Nothing beats the sound of deep, hearty belly laughs from your kids...especially when they come three milliseconds after the shallow, grating devil-howls of a mega-tantrum.
Today we were blessed with multiple chances to experience both.
This evening we jumped from a guffaw-filled game of slam-then-pound-the-pantry-door to a tear-filled game of slam-then-pound-whoever-has-the-'bat phone'.
A bit later we had what might go down in the Guinness Record Book as the funniest game of catch ever [based solely on The Wubster's uncontrollable chuckling every time he chucked the ball], which was quickly followed by what might go down in the Guinness Record Book as most shrieks of malcontent during a game of 'put-on-some-underwear-nobody-wants-to-see-your-private-sector-anymore' [based solely on Mini-Me flopping around the house...not THAT Mini-Me, thank you]
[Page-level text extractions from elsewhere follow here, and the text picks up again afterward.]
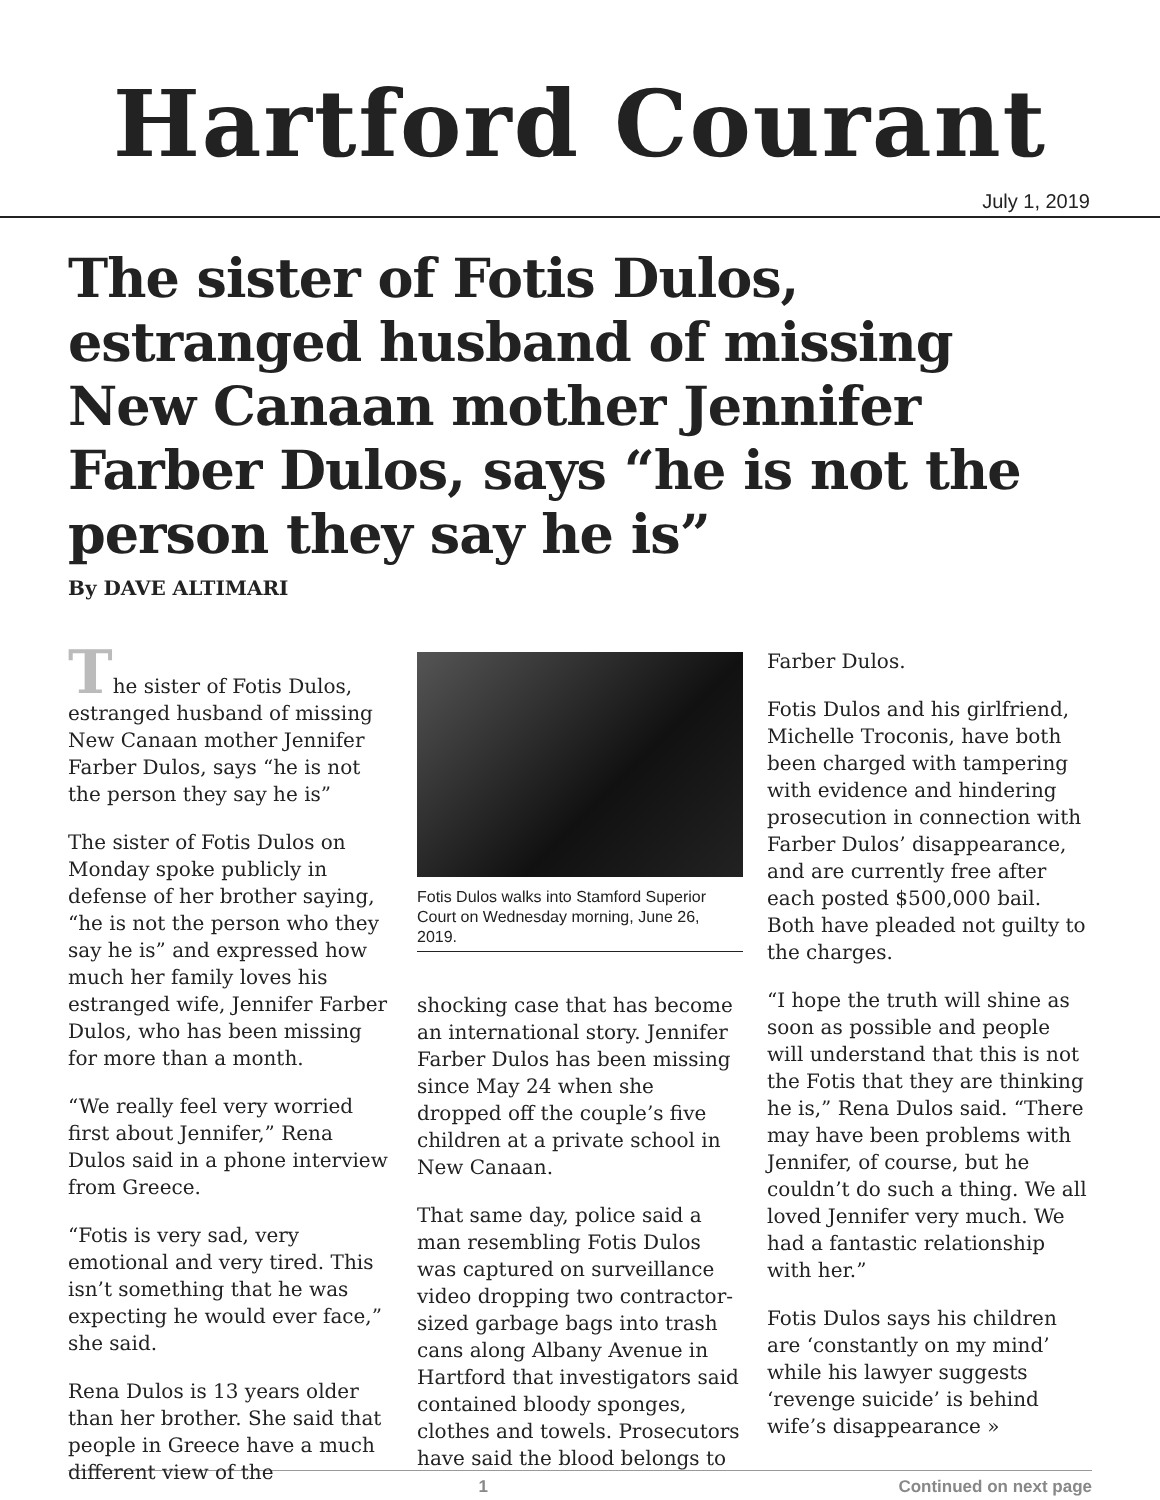Hartford Courant
July 1, 2019
The sister of Fotis Dulos, estranged husband of missing New Canaan mother Jennifer Farber Dulos, says “he is not the person they say he is”
By DAVE ALTIMARI
The sister of Fotis Dulos, estranged husband of missing New Canaan mother Jennifer Farber Dulos, says “he is not the person they say he is”
The sister of Fotis Dulos on Monday spoke publicly in defense of her brother saying, “he is not the person who they say he is” and expressed how much her family loves his estranged wife, Jennifer Farber Dulos, who has been missing for more than a month.
“We really feel very worried first about Jennifer,” Rena Dulos said in a phone interview from Greece.
“Fotis is very sad, very emotional and very tired. This isn’t something that he was expecting he would ever face,” she said.
Rena Dulos is 13 years older than her brother. She said that people in Greece have a much different view of the
Fotis Dulos walks into Stamford Superior Court on Wednesday morning, June 26, 2019.
shocking case that has become an international story. Jennifer Farber Dulos has been missing since May 24 when she dropped off the couple’s five children at a private school in New Canaan.
That same day, police said a man resembling Fotis Dulos was captured on surveillance video dropping two contractor-sized garbage bags into trash cans along Albany Avenue in Hartford that investigators said contained bloody sponges, clothes and towels. Prosecutors have said the blood belongs to
Farber Dulos.
Fotis Dulos and his girlfriend, Michelle Troconis, have both been charged with tampering with evidence and hindering prosecution in connection with Farber Dulos’ disappearance, and are currently free after each posted $500,000 bail. Both have pleaded not guilty to the charges.
“I hope the truth will shine as soon as possible and people will understand that this is not the Fotis that they are thinking he is,” Rena Dulos said. “There may have been problems with Jennifer, of course, but he couldn’t do such a thing. We all loved Jennifer very much. We had a fantastic relationship with her.”
Fotis Dulos says his children are ‘constantly on my mind’ while his lawyer suggests ‘revenge suicide’ is behind wife’s disappearance »
1 Continued on next page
Raising kids is wild...no wonder so many children are raised by wolves...who else can handle the quick mood changes.
This morning, Mini-Me threw the tantrum-to-establish-far-worse-tantrums as Rach was trying to get him off to school. He kicked, screamed, and had to be carried shoe-less and coat-free to the car. Once Rach secured the beast inside his steel cage, he proceeded to thrash about, gnawing at the leather upholstery and foaming at the mouth until, at one point, he ended up in only his underwear [You're noticing a pattern, aren't you].
He screamed and pouted, lashing out with "I don't like you"s and "You make me SO mad"s until, about a block from school, a meek, sweet, polite voice wafted from the back seat...
"Mommy, can we go to IGA and get doughnuts, please?"